Mengenai besaran utang pemerintah, juga banyak diskusi yang sangat pesimistis dengan menyebut kedahsyatan utang yang mencapai 87 persen terhadap produk domestik bruto (PDB) Indonesia. Harinowo mengakui, angka ini memang tidak kecil. Tetapi menurut dia angka itu secara relatif masih wajar dibanding rasio utang beberapa negara lain, seperti Jepang (99 persen), Belgia (105 persen), Italia (108 persen), dan Yunani (115 persen).

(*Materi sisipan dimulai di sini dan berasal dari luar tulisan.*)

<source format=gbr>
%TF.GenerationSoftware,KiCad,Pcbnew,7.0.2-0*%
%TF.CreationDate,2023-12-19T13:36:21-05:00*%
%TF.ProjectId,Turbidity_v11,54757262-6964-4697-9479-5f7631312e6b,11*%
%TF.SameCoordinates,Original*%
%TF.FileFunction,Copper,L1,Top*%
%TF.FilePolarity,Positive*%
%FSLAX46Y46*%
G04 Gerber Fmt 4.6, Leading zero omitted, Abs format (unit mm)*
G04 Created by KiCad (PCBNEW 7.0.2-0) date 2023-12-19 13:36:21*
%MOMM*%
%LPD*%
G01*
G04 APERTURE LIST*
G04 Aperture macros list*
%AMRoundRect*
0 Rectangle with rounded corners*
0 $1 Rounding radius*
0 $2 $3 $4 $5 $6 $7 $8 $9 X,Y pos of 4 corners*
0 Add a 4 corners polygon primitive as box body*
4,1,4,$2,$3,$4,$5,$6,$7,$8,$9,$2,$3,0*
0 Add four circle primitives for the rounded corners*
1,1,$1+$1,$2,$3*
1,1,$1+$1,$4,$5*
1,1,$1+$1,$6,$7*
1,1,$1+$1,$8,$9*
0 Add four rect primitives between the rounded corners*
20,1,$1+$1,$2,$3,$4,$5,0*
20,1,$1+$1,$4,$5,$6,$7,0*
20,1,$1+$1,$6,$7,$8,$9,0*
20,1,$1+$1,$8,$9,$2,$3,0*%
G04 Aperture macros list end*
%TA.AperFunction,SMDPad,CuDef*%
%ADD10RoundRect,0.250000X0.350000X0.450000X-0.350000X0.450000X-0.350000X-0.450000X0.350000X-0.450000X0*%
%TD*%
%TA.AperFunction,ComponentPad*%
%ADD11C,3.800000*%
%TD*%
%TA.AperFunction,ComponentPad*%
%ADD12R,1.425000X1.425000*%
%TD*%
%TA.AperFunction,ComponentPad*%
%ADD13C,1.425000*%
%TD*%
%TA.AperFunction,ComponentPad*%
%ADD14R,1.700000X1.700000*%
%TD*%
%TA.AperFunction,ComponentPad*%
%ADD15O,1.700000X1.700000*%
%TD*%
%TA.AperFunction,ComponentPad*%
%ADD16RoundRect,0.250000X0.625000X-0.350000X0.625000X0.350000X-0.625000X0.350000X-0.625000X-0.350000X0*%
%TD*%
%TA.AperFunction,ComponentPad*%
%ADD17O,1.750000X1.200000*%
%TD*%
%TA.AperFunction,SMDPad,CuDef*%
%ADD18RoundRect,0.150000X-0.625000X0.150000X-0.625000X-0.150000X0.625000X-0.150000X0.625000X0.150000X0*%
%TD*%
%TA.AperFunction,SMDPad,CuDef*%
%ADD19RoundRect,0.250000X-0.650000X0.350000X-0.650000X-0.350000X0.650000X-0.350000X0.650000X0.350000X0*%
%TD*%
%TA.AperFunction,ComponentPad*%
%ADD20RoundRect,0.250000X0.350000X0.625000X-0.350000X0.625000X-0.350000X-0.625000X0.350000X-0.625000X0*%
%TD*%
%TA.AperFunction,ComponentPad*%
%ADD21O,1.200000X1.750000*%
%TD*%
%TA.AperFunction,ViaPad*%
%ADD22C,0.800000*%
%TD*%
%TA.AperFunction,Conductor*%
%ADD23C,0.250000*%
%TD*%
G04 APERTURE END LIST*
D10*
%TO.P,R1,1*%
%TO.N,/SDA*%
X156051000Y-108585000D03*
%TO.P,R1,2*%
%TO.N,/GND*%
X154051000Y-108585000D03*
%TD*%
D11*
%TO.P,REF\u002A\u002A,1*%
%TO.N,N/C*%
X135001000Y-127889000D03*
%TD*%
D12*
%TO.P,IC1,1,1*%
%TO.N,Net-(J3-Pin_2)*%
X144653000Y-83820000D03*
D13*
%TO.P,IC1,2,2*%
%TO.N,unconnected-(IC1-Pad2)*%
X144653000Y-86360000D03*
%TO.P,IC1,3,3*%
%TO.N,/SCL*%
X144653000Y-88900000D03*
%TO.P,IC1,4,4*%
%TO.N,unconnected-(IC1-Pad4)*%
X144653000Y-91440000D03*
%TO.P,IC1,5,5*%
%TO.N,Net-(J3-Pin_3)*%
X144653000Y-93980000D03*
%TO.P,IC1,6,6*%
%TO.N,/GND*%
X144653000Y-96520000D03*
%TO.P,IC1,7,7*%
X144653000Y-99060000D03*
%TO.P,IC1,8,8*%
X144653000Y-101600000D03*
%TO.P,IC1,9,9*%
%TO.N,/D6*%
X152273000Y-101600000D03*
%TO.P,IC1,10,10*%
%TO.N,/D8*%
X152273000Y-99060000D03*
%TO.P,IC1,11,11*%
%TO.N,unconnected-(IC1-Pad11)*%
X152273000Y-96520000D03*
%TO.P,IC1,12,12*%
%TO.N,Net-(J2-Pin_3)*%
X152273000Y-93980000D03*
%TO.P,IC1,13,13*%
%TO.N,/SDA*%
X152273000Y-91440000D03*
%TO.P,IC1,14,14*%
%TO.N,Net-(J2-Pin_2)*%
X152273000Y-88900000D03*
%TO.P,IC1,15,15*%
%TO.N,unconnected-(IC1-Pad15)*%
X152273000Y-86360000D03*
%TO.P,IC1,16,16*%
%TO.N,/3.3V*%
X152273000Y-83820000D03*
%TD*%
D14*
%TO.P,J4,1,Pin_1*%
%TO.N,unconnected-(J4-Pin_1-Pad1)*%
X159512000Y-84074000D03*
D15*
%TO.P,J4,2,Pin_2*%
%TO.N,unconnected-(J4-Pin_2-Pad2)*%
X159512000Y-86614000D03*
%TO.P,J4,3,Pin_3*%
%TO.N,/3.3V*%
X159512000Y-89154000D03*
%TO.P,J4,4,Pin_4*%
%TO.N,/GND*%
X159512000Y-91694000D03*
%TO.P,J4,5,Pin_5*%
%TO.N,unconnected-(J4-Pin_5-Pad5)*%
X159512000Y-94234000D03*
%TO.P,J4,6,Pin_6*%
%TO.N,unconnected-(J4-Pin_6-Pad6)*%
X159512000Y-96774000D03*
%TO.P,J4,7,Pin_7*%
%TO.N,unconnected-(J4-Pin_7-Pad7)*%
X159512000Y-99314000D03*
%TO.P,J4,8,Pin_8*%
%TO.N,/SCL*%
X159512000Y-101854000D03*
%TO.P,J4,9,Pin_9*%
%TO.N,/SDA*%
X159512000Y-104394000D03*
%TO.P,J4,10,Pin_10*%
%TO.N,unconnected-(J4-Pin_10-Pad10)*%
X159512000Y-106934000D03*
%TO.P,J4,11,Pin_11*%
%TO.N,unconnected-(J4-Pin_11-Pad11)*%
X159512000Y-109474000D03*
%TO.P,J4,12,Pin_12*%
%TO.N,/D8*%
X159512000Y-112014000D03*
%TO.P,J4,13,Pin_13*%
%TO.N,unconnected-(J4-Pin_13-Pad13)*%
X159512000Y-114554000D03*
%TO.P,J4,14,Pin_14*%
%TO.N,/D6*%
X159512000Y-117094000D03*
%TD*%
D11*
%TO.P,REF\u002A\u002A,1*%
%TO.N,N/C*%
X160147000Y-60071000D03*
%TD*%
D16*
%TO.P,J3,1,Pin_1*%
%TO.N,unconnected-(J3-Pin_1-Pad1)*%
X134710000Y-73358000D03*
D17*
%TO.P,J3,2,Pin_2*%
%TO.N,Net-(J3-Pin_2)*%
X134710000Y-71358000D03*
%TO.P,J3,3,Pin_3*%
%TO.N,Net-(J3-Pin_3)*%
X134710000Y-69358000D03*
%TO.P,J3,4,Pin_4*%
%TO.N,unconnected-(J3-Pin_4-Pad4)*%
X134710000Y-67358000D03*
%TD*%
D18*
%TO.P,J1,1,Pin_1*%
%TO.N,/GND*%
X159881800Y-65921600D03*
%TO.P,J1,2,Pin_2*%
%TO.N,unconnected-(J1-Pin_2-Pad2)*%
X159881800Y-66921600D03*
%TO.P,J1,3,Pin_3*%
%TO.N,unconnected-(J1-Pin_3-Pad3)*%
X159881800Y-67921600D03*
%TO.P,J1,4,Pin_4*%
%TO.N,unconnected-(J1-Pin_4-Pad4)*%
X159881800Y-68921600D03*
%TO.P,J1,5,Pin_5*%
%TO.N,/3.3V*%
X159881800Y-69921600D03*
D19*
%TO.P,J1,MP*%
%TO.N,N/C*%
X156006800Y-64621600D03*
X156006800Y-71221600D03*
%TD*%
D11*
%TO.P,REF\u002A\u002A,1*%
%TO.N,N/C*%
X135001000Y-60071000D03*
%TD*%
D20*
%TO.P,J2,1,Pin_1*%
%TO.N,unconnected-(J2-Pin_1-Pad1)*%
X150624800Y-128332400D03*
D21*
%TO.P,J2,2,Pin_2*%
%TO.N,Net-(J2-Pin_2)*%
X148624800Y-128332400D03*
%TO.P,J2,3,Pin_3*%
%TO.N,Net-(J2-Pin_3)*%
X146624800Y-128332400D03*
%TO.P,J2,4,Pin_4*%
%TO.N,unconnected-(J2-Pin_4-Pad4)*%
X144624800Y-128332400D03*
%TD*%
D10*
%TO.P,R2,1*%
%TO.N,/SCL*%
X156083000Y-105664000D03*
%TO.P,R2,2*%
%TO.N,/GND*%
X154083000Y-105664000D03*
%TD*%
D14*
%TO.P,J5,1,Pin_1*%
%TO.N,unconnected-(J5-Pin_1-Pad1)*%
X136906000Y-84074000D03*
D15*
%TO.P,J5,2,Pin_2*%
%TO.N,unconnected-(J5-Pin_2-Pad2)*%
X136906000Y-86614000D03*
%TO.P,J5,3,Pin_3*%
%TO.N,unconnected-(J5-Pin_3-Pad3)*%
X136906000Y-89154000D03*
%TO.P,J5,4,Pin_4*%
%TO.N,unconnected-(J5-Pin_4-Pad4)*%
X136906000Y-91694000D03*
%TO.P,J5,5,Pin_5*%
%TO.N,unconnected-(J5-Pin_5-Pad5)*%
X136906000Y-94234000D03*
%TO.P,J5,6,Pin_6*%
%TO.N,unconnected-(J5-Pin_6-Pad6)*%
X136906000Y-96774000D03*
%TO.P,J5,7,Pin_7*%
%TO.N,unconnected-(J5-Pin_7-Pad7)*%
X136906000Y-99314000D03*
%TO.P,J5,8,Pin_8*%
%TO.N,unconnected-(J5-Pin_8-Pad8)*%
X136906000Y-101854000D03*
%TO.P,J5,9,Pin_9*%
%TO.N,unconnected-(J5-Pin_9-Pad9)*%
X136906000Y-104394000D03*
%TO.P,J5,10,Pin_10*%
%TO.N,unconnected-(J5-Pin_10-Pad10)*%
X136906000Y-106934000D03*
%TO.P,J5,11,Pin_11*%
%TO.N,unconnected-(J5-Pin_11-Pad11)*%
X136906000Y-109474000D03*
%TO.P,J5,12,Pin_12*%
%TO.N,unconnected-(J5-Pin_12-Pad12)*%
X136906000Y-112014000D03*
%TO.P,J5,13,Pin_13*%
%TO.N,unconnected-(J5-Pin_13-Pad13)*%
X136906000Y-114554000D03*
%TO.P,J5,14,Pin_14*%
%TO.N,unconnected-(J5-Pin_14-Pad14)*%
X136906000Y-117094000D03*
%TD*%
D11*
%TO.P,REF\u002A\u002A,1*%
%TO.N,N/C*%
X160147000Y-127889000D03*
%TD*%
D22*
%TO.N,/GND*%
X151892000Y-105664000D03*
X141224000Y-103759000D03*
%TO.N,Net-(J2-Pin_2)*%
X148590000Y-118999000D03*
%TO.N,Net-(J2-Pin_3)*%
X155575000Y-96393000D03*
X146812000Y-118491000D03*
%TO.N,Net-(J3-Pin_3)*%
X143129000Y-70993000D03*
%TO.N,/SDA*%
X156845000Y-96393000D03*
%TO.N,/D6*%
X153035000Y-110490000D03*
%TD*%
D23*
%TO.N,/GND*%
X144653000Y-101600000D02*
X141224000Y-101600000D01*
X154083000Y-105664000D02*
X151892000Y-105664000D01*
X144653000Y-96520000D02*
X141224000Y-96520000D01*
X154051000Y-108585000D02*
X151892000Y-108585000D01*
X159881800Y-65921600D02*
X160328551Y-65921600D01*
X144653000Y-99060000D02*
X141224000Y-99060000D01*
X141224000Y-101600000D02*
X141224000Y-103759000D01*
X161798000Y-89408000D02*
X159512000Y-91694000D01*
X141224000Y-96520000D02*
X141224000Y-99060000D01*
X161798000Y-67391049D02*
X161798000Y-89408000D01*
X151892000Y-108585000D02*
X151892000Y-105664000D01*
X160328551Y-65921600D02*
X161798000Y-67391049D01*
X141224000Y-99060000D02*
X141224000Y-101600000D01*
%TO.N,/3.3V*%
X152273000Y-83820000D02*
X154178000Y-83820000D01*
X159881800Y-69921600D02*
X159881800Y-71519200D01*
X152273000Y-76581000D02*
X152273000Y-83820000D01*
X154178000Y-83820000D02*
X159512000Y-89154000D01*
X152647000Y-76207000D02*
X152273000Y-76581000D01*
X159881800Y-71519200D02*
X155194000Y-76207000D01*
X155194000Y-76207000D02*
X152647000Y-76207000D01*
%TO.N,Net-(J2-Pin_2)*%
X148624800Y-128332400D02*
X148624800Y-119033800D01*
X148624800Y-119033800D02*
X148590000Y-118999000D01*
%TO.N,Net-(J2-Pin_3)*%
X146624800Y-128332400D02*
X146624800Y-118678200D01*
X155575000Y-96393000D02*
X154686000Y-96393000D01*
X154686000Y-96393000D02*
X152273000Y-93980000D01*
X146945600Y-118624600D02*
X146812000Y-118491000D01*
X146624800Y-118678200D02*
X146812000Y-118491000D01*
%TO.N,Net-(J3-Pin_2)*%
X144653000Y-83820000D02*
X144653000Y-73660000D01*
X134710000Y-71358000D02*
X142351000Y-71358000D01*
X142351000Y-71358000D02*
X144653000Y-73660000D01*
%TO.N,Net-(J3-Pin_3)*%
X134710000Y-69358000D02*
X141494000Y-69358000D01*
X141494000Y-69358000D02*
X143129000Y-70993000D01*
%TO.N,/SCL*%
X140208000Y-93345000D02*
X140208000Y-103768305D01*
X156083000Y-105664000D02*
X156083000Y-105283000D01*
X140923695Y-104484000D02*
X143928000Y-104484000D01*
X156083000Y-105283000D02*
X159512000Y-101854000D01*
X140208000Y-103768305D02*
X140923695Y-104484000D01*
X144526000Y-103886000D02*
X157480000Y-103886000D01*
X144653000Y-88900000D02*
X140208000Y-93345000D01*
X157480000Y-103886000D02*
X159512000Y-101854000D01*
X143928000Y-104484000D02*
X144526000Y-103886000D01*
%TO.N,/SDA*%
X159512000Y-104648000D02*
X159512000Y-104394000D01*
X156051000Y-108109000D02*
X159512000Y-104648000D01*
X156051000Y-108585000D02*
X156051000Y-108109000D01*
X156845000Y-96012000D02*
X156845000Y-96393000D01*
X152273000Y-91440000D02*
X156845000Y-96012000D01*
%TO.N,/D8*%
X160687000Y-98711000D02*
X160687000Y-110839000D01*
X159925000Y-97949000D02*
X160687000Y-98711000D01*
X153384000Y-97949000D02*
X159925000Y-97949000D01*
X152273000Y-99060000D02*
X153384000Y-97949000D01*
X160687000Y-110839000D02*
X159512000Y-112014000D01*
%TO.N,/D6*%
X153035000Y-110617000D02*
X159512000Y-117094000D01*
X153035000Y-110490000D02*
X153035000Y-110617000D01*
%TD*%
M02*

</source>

Dan lebih dari sekadar ”wajar”, Harinowo mengatakan bahwa utang tersebut manageable. Untuk itu, ia menawarkan sejumlah alternatif dan skenario sembari merujuk pengalaman sejumlah negara seperti Belgia, Argentina, dan Sri Lanka. Namun, apa pun variasi teknis yang dikemukakannya, inti rekomendasinya berisi satu logika sederhana: angka pembayaran utang setiap tahunnya harus lebih besar dari utang baru tahun yang bersangkutan. Namun, logika sederhana itu tetap saja harus diterjemahkan dalam kebijakan ekonomi yang rumit, mulai dari target pertumbuhan sampai pengendalian fiskal dan moneter yang sangat cermat. Dalam skenario Harinowo, dengan pola pengelolaan utang yang ditawarkannya, rasio utang tahun ini bisa ditekan menjadi 71,6 persen terhadap PDB, dan terus turun menjadi 55,5 persen pada 2006. Dalam skenario terburuknya, rasio utang akhir tahun ini adalah 79,3 persen terhadap PDB dan 61,2 persen pada 2006.

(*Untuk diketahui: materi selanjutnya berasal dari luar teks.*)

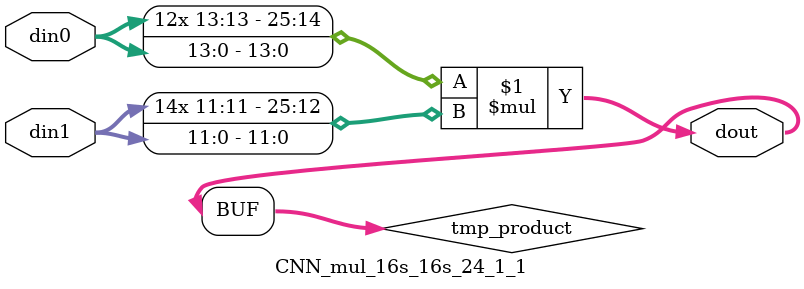
<source format=v>

`timescale 1 ns / 1 ps

 module CNN_mul_16s_16s_24_1_1(din0, din1, dout);
parameter ID = 1;
parameter NUM_STAGE = 0;
parameter din0_WIDTH = 14;
parameter din1_WIDTH = 12;
parameter dout_WIDTH = 26;

input [din0_WIDTH - 1 : 0] din0; 
input [din1_WIDTH - 1 : 0] din1; 
output [dout_WIDTH - 1 : 0] dout;

wire signed [dout_WIDTH - 1 : 0] tmp_product;



























assign tmp_product = $signed(din0) * $signed(din1);








assign dout = tmp_product;





















endmodule

</source>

Namun, cara berpikir Harinowo (kiranya memang tak bisa lain) sangat ceteris paribus. Dia abai bahwa seluruh persoalan yang melilit bangsa ini justru ada di sana, yakni bahwa berbagai kalkulasi ekonomi bisa begitu saja dihancurkan oleh faktor non-ekonomi, mulai dari persoalan KKN, konflik sosial, sampai ketegangan politik. Dan semuanya itu jelas persoalan riil yang ada di depan mata, khususnya
Kendati demikian, harus diakui alternatif-alternatif yang diajukan Harinowo memang sangat memberi pemahaman baru mengenai utang dan pemerintah dan pengelolaannya. Yang menarik, Harinowo mampu menyajikan buku ekonomi yang berat dengan penuturan yang sangat populer sehingga bisa dibaca dengan ringan oleh masyarakat awam. Sayangnya, buku ini penuh dengan kesalahan tipografi dan inkonsistensi penulisan istilah yang mengganggu. Namun, ini sepenuhnya merupakan tanggung jawab penerbitnya.